● EXERCISE DIRECTIONS: When you reach the line that contains "Agendar llamada" in the data below, start reproducing lines exactly, and stop after the line that contains "información.".

[Transcribed page contents]
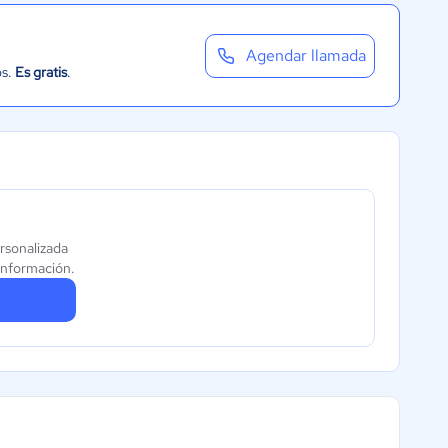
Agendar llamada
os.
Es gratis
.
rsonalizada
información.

...

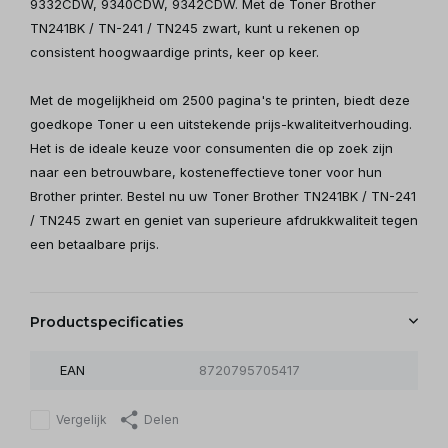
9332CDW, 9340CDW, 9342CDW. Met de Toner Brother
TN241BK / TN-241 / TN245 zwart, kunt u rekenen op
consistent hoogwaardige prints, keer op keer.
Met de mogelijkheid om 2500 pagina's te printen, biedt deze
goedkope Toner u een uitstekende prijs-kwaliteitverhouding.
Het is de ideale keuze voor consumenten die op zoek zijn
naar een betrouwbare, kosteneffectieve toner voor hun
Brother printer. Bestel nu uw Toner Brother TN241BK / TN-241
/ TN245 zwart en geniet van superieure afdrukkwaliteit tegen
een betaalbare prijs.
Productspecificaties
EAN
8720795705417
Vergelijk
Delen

● TASK RESULT:
Agendar llamada
os.
Es gratis
.
rsonalizada
información.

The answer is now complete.